Because they said, he hath an unclean spirit.
When the unclean spirit is gone out of a man, he walketh through dry places, seeking rest: and finding none, he saith, I will return unto my house whence I came out. And when he cometh, he findeth it swept and garnished. Then goeth he, and taketh to him seven other spirits more wicked than himself; and the last state of that man is worse than the first.
Scripture: Matthew 12:1-8
Meditation 1 of 2:
What does the commandment “keep holy the Sabbath” require of us? Or better yet, what is the primary intention behind this command? The religious leaders confronted Jesus on this issue. The “Sabbath rest” was meant to be a time to remember and celebrate God’s goodness and the goodness of his work, both in creation and redemption. It was a day set apart for the praise of God, his work of creation, and his saving actions on our behalf. It was intended to bring everyday work to a halt and to provide needed rest and refreshment. Jesus’ disciples are scolded by the scribes and Pharisees, not for plucking and eating corn from the fields, but for doing so on the Sabbath. In defending his disciples, Jesus argues from the scriptures that human need has precedence over ritual custom: In their hunger, David and his men ate of the holy bread offered in the Temple. Jesus also quoted of the Sabbath work involved in worship in the Temple. This kind of work was usually double the work of worship on weekdays. Jesus then quotes from the prophet Hosea (6:6): I desire mercy, and not sacrifice. While the claims of ritual sacrifice are important to God, mercy and kindness in response to human need are even more important. Do you honor the Lord in the way you treat your neighbor and celebrate the Lord’s Day?

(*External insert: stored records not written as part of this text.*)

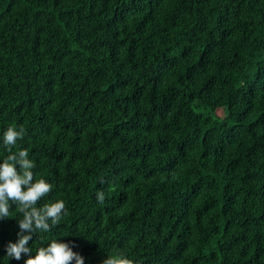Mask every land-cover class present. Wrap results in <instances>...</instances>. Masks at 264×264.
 Masks as SVG:
<instances>
[{"label": "trees", "instance_id": "obj_1", "mask_svg": "<svg viewBox=\"0 0 264 264\" xmlns=\"http://www.w3.org/2000/svg\"><path fill=\"white\" fill-rule=\"evenodd\" d=\"M9 127L66 205L31 255L264 264V0H0V163Z\"/></svg>", "mask_w": 264, "mask_h": 264}, {"label": "clouds", "instance_id": "obj_2", "mask_svg": "<svg viewBox=\"0 0 264 264\" xmlns=\"http://www.w3.org/2000/svg\"><path fill=\"white\" fill-rule=\"evenodd\" d=\"M24 135L22 127L19 130L9 127L3 135V143L11 154L0 163V220L11 217L12 203L17 205L16 210L23 217L18 221L19 239L15 243L9 242L7 257L20 260L22 254L28 255L25 264H84V257L74 252L69 243L59 239H53L47 247H40L34 256L31 255L32 249L28 245L33 235L48 232L58 225L66 215V205L63 200H58L37 207L38 202L52 191V185L44 179L34 180L36 165L29 159L27 150L12 153V147ZM17 165L20 166L19 171ZM97 199L100 203L104 202L102 191L97 193ZM102 264H133V261L121 255H108Z\"/></svg>", "mask_w": 264, "mask_h": 264}]
</instances>
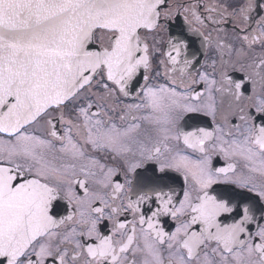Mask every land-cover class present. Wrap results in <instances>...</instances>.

“Lord, make us to walk in your way: ‘Where there is love and wisdom, there is neither fear nor ignorance; where there is patience and humility, there is neither anger nor annoyance; where there is poverty and joy, there is neither greed nor avarice; where there is peace and contemplation, there is neither care nor restlessness; where there is the fear of God to guard the dwelling, there no enemy can enter; where there is mercy and prudence, there is neither excess nor harshness’; this we know through your Son, Jesus Christ our Lord.” (Prayer of Francis of Assisi, 1182-1226)
Scripture: Matthew 12:9-14
Meditation 2 of 2:
What is God’s intention for the commandment, keep holy the Sabbath (Exodus 20:8; Deut. 5:12)? The scribes and Pharisees wanted to catch Jesus in the act of breaking the Sabbath ritual so they might accuse him of breaking God’s law. They were filled with fury and contempt for Jesus because they put their own thoughts of right and wrong above God. They were ensnared in their own legalism because they did not understand or see the purpose of God. Jesus shows their fallacy by pointing to God’s intention for the Sabbath: to do good and to save life rather than to do evil or to destroy life. Christians celebrate Sunday as the Lord’s Day, to commemorate God’s work of redemption in Jesus Christ and the new work of creation he accomplished through Christ’s death and resurrection. Taking “our sabbath rest” is a way of expressing honor to God for all that he has done for us. Such “rest” however does not exempt us from our love for our neighbor. If we truly love the Lord above all else, then the love of God will overflow to love of neighbor as well. Do you honor the Lord in the way you celebrate Sunday, the Lord’s Day and in the way you treat you neighbor?
“Lord, in your victory over sin and death on the cross and in your resurrection you give us the assurance of sharing in the eternal rest of heaven. Transform my heart with your love that I may freely serve my neighbor for his good and find joy and refreshment in the celebration of Sunday as the Lord’s Day.”